**Exercise objective**
From the data below, retype exactly the lines starting with the one that contains "sportnet_sk" and ending with the one that contains "डॉ॰शमीम शर्मा, विशिष्ट", both included.

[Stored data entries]
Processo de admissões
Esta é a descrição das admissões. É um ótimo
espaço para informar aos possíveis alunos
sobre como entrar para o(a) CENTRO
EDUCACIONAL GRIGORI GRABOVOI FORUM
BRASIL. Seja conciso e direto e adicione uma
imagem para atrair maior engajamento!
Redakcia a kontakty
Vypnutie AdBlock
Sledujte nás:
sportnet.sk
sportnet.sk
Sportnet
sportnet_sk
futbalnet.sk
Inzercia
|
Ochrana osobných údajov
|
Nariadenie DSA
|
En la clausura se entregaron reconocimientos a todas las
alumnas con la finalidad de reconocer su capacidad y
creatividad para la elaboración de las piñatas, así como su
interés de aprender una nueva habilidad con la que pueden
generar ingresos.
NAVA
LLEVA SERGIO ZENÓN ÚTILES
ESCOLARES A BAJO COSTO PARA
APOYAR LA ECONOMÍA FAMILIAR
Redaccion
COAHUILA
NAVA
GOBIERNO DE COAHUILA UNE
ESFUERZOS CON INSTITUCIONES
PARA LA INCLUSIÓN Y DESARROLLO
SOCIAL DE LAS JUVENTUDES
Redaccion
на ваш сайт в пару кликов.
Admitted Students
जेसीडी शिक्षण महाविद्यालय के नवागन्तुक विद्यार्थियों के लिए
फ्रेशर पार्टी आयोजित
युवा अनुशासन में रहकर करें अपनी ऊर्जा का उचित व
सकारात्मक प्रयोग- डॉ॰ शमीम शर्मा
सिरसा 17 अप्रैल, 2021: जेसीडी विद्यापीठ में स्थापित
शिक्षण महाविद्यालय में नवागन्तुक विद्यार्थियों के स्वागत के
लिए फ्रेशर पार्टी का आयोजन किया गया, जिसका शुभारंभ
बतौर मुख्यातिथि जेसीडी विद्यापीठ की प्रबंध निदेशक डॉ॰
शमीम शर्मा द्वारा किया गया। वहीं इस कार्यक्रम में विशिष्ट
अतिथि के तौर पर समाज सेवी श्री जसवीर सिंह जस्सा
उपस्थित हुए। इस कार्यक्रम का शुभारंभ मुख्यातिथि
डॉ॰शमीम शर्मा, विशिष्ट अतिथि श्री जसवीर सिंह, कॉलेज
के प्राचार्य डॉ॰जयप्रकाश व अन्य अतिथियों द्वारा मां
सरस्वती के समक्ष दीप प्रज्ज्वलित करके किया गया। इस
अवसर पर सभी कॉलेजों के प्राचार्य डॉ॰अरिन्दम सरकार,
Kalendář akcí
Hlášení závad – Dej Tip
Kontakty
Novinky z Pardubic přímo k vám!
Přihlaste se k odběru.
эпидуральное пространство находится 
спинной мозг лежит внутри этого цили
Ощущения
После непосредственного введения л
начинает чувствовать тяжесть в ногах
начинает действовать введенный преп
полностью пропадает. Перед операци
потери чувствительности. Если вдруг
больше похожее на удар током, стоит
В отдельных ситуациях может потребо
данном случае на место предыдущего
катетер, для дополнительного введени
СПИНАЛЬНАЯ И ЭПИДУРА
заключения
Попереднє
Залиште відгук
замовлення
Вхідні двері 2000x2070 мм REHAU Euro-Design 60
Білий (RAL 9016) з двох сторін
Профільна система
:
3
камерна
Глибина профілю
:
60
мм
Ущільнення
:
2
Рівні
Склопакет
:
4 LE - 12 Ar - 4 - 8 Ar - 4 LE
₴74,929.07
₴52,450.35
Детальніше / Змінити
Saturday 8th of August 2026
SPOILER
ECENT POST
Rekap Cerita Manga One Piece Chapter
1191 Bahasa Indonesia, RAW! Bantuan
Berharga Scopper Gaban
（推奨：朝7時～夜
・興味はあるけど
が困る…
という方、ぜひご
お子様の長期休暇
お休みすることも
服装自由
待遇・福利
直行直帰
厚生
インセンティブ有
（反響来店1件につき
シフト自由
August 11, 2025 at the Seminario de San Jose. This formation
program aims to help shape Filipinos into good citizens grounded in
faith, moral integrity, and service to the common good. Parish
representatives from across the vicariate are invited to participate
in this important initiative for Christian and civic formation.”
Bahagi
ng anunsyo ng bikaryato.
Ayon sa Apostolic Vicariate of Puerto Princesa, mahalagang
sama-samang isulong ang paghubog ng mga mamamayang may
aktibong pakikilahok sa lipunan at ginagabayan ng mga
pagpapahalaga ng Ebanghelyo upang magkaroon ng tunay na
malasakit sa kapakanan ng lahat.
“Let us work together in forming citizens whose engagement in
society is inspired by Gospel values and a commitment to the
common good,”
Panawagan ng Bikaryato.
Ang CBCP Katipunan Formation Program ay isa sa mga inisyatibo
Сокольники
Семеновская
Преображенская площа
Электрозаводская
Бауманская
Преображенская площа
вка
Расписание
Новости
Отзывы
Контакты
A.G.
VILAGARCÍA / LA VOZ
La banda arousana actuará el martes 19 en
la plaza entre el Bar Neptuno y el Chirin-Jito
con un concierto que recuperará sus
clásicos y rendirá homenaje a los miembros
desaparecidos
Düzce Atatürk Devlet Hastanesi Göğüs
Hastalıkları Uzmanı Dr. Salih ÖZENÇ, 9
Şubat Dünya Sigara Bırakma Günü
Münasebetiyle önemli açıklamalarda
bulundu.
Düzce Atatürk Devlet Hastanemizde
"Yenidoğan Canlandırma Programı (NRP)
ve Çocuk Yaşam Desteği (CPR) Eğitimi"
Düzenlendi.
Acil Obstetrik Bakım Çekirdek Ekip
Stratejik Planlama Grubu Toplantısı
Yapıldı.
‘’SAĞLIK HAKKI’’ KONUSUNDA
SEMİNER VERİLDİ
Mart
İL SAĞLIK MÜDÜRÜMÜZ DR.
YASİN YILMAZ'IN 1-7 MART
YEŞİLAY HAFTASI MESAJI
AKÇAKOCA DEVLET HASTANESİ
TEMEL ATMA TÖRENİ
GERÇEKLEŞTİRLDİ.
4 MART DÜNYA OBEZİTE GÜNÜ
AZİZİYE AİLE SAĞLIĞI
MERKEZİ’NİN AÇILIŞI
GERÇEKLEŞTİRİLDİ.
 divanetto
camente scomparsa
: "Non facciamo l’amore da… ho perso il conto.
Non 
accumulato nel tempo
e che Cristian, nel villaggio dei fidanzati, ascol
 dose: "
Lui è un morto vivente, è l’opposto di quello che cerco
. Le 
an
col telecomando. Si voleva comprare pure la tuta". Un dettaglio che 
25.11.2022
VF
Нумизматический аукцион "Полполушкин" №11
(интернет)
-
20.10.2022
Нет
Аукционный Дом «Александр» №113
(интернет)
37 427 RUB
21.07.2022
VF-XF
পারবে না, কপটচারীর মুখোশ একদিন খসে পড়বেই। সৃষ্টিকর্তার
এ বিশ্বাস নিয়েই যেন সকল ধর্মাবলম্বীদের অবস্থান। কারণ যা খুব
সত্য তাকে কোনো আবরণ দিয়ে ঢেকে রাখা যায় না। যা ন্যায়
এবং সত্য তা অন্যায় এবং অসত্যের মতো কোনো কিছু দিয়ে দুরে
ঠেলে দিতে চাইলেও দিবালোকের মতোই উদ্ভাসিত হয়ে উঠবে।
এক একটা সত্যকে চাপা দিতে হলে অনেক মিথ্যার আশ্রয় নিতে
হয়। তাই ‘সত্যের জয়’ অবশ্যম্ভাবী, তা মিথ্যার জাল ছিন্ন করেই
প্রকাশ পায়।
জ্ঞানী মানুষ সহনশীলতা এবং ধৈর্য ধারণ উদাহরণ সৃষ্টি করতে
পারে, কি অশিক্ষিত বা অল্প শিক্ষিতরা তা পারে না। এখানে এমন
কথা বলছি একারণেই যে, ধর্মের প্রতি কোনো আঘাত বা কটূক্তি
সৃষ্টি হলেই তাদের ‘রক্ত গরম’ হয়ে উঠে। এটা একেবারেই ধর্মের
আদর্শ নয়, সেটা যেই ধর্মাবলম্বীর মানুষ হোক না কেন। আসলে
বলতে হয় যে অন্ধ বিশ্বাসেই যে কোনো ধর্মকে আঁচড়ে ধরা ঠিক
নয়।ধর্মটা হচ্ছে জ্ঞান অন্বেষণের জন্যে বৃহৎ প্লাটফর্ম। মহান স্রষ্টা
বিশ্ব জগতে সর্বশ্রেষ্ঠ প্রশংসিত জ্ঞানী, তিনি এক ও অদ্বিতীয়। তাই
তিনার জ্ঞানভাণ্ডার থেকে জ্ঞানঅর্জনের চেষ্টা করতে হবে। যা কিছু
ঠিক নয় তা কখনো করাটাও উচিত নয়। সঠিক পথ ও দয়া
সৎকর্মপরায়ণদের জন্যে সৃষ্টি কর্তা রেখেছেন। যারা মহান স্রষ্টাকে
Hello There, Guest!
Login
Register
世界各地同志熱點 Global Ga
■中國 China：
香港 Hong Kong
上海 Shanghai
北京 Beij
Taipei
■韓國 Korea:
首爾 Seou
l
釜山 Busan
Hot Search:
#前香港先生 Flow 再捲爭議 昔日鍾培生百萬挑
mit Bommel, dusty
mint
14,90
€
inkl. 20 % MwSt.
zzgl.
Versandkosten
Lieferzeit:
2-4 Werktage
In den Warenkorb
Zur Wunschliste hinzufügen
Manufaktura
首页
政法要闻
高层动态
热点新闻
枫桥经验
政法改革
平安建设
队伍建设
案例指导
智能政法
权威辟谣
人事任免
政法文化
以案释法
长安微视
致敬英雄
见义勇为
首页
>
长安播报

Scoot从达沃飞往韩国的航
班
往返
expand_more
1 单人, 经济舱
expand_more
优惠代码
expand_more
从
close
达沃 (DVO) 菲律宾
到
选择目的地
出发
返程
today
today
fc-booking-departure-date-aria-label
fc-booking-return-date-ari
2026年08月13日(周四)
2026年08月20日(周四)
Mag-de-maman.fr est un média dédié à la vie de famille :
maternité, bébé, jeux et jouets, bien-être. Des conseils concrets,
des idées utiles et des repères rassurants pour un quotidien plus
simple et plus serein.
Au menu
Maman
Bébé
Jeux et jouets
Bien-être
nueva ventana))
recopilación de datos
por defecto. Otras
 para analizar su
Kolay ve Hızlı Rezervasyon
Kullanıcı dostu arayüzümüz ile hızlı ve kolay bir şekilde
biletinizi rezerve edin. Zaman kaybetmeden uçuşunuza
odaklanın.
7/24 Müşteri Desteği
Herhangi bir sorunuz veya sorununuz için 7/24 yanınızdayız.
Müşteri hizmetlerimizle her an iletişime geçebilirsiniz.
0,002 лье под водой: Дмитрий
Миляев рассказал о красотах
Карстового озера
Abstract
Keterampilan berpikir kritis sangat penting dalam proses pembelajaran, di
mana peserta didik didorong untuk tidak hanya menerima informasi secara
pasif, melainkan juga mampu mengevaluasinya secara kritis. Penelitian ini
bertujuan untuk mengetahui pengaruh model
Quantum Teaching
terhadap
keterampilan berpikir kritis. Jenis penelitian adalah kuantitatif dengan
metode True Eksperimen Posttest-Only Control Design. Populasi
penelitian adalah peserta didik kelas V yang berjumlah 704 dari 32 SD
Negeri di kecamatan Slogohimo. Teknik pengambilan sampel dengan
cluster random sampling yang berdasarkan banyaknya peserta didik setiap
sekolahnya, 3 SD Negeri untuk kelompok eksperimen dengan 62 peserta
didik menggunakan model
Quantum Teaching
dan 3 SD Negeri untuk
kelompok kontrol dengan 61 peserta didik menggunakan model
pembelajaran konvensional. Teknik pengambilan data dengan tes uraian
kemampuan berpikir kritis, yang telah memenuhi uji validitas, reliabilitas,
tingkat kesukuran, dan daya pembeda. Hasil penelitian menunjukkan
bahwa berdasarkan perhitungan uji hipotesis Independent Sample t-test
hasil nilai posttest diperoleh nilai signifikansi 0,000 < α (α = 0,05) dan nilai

**Response box**
sportnet_sk
futbalnet.sk
Inzercia
|
Ochrana osobných údajov
|
Nariadenie DSA
|
En la clausura se entregaron reconocimientos a todas las
alumnas con la finalidad de reconocer su capacidad y
creatividad para la elaboración de las piñatas, así como su
interés de aprender una nueva habilidad con la que pueden
generar ingresos.
NAVA
LLEVA SERGIO ZENÓN ÚTILES
ESCOLARES A BAJO COSTO PARA
APOYAR LA ECONOMÍA FAMILIAR
Redaccion
COAHUILA
NAVA
GOBIERNO DE COAHUILA UNE
ESFUERZOS CON INSTITUCIONES
PARA LA INCLUSIÓN Y DESARROLLO
SOCIAL DE LAS JUVENTUDES
Redaccion
на ваш сайт в пару кликов.
Admitted Students
जेसीडी शिक्षण महाविद्यालय के नवागन्तुक विद्यार्थियों के लिए
फ्रेशर पार्टी आयोजित
युवा अनुशासन में रहकर करें अपनी ऊर्जा का उचित व
सकारात्मक प्रयोग- डॉ॰ शमीम शर्मा
सिरसा 17 अप्रैल, 2021: जेसीडी विद्यापीठ में स्थापित
शिक्षण महाविद्यालय में नवागन्तुक विद्यार्थियों के स्वागत के
लिए फ्रेशर पार्टी का आयोजन किया गया, जिसका शुभारंभ
बतौर मुख्यातिथि जेसीडी विद्यापीठ की प्रबंध निदेशक डॉ॰
शमीम शर्मा द्वारा किया गया। वहीं इस कार्यक्रम में विशिष्ट
अतिथि के तौर पर समाज सेवी श्री जसवीर सिंह जस्सा
उपस्थित हुए। इस कार्यक्रम का शुभारंभ मुख्यातिथि
डॉ॰शमीम शर्मा, विशिष्ट अतिथि श्री जसवीर सिंह, कॉलेज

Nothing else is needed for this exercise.